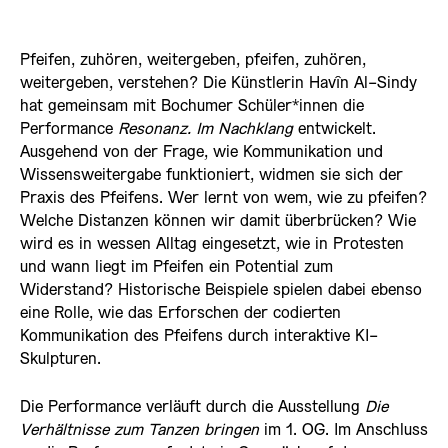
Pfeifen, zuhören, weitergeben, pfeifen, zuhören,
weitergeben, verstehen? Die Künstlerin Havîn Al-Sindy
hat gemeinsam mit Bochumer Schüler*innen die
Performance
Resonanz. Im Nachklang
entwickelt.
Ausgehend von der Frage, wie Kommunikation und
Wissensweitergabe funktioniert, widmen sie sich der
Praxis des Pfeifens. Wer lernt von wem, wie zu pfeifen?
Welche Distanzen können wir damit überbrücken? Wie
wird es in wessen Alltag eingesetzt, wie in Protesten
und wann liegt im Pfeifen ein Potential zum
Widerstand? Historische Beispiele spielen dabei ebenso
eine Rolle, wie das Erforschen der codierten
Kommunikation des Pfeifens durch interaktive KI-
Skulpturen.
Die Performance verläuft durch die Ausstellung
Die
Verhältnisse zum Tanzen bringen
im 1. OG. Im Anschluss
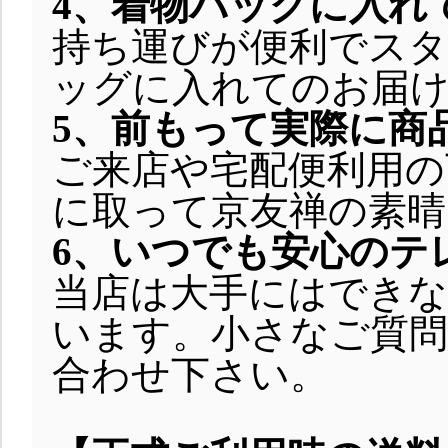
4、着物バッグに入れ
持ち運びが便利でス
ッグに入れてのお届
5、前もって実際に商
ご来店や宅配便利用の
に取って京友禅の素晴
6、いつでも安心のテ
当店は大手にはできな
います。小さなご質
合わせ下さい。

################

Job item: Exact wording is required throughout: write out all the records, but no pictures.

Solution to this task:
Pfeifen, zuhören, weitergeben, pfeifen, zuhören,
weitergeben, verstehen? Die Künstlerin Havîn Al-Sindy
hat gemeinsam mit Bochumer Schüler*innen die
Performance
Resonanz. Im Nachklang
entwickelt.
Ausgehend von der Frage, wie Kommunikation und
Wissensweitergabe funktioniert, widmen sie sich der
Praxis des Pfeifens. Wer lernt von wem, wie zu pfeifen?
Welche Distanzen können wir damit überbrücken? Wie
wird es in wessen Alltag eingesetzt, wie in Protesten
und wann liegt im Pfeifen ein Potential zum
Widerstand? Historische Beispiele spielen dabei ebenso
eine Rolle, wie das Erforschen der codierten
Kommunikation des Pfeifens durch interaktive KI-
Skulpturen.
Die Performance verläuft durch die Ausstellung
Die
Verhältnisse zum Tanzen bringen
im 1. OG. Im Anschluss
4、着物バッグに入れ
持ち運びが便利でス
ッグに入れてのお届
5、前もって実際に商
ご来店や宅配便利用の
に取って京友禅の素晴
6、いつでも安心のテ
当店は大手にはできな
います。小さなご質
合わせ下さい。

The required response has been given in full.